The major strand of visual research is what I call ‘found still life’ – objects photographed in the wild. Wendy pointed me in the direction of a couple of iconic examples such as William Eggleston.
In addition, there are some contemporary (in some cases ongoing) series that fit this description, such as Chloe Juno’s Someone’s Rubbish (2014–).
This kind of subject matter is fascinating as it depicts traces of human activity but without featuring humans; a kind of absented portrait of a person or section of society. The added layer of signification in my proposed work is something that I haven’t seen in many other projects though; I need to keep in mind how to elevate my work above the ‘traces of humanity’ trope.
I need to do a LOT more research on this.
Lessons from other creative disciplines
Yesterday I attended an OCA North student group meeting in Halifax. It was a pleasingly eclectic, cross-discipline group this time (the previous one I attended was mostly photographers). This time there was a mix of students of photography, drawing, painting and textiles.
The show-and-tell / crit segment was a massive eye-opener for me! The amount of experimentation these other disciplines demonstrated made me feel incredibly lazy!
One textiles student had done an entire research project with dozens of sketches and scrapbooked ideas on deconstructing what you can do with the image of a ladybird. A second had filled three sketchbooks with ideas around a single limited colour palette.
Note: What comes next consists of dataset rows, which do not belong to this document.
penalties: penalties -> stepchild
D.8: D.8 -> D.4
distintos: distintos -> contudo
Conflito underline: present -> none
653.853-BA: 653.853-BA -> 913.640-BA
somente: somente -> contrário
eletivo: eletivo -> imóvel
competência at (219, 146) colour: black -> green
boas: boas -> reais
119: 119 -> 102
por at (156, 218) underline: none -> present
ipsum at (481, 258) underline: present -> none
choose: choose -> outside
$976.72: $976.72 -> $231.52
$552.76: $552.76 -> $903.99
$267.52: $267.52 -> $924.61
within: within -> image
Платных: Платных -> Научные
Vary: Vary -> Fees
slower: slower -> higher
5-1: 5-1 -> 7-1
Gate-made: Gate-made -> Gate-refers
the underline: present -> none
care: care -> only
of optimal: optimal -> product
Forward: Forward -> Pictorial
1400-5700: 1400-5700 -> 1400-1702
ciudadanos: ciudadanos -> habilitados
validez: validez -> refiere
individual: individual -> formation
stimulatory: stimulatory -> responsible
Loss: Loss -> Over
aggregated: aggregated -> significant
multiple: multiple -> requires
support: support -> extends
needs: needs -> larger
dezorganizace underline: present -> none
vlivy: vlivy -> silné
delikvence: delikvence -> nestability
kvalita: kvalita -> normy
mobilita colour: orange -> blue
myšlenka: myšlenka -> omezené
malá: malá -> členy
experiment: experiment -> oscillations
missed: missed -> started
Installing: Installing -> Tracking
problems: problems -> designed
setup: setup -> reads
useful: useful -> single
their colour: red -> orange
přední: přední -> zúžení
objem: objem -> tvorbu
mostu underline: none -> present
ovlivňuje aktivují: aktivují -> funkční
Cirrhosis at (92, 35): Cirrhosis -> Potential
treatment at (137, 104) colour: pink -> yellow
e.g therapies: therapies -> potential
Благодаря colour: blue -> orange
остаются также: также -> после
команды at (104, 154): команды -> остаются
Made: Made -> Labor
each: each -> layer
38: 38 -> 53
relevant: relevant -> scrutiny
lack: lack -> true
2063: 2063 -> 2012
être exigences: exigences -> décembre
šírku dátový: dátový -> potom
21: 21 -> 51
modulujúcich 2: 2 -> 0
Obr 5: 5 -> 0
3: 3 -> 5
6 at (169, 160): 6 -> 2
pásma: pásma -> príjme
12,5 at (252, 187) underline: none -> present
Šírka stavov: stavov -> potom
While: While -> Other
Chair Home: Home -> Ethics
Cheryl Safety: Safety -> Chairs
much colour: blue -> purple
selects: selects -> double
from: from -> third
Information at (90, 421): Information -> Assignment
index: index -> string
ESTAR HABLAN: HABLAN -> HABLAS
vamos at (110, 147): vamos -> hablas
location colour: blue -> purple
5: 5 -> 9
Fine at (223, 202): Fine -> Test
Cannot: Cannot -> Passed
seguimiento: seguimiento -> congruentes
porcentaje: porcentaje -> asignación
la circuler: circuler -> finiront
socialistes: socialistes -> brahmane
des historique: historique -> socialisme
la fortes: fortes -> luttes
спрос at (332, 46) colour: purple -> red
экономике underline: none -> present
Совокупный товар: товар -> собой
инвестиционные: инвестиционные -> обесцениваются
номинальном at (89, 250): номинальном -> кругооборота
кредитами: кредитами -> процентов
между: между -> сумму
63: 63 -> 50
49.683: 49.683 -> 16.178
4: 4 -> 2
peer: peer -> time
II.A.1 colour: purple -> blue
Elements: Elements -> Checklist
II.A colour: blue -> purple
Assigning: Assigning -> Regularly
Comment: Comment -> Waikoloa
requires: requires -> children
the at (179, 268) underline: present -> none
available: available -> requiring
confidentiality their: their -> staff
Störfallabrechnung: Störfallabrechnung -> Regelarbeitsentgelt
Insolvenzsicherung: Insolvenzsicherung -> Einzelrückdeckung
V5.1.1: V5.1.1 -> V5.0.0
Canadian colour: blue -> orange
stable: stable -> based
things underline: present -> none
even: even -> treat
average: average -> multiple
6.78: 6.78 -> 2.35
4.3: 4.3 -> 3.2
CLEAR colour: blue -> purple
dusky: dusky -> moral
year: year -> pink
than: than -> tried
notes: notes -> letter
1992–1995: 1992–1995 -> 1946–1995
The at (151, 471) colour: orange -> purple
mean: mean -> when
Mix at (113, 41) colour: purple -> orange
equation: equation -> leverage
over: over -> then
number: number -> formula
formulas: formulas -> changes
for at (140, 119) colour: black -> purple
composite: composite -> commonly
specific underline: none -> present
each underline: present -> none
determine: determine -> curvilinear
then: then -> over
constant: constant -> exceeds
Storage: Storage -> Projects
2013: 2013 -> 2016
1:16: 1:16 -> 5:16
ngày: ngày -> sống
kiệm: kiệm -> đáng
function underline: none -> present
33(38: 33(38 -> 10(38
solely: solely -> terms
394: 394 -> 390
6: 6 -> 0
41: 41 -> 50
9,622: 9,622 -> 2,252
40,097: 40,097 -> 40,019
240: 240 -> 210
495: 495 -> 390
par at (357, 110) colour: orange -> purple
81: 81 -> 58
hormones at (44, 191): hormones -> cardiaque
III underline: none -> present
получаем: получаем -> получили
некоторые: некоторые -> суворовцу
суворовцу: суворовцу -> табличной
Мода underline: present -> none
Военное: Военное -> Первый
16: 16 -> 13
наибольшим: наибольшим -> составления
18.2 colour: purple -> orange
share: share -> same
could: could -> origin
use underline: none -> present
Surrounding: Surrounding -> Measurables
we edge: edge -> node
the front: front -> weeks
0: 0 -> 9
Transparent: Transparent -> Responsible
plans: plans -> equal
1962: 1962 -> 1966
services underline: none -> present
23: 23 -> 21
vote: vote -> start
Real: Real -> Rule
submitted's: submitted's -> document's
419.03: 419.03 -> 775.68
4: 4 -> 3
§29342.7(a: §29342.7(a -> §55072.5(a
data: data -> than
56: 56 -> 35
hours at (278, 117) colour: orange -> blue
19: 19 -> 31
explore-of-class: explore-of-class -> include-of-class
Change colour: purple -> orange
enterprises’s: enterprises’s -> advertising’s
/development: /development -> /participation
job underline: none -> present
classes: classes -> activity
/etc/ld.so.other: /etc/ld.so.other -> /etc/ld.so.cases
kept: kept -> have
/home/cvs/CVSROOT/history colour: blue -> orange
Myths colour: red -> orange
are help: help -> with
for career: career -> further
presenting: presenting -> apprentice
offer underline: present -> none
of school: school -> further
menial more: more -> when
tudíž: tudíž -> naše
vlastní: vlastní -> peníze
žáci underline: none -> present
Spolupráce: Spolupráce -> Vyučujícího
A drawing student showed us multiple versions of the same still life scene using a huge variety of papers, inks, paints and techniques.
All of these three had a very narrow subject focus but had gone deep and wide with creative executions of it.
I feel like a lot of the ‘experimentation’ I do is contained in my head – I mull over ideas, I visualise concepts, I do a lot of filtering before I take many photographs.
This is, I realise, problematic on a couple of fronts. First, I have no actual record of much of my thought process, if I consider and discard ideas before they are materialised (looking at this from a ruthlessly academic point of view – it’s hard for me to prove to assessors much of my thought process); second, I am sometimes discarding ideas based on how I imagine they might turn out, rather than actually giving them a shot (pun intended).
So my huge lesson from the group was – experiment more! I have the subject parameters nailed down, I now need to work the ideas on how you bring the concept to the photographic frame. I realise now that there’s a lot to be gained from thinking through making.
Thanks to Helen, Rebecca, Julie, Nikki, Andy, Thea, Katie and Michael for a very inspiring afternoon. It was a much-needed kick up the proverbial.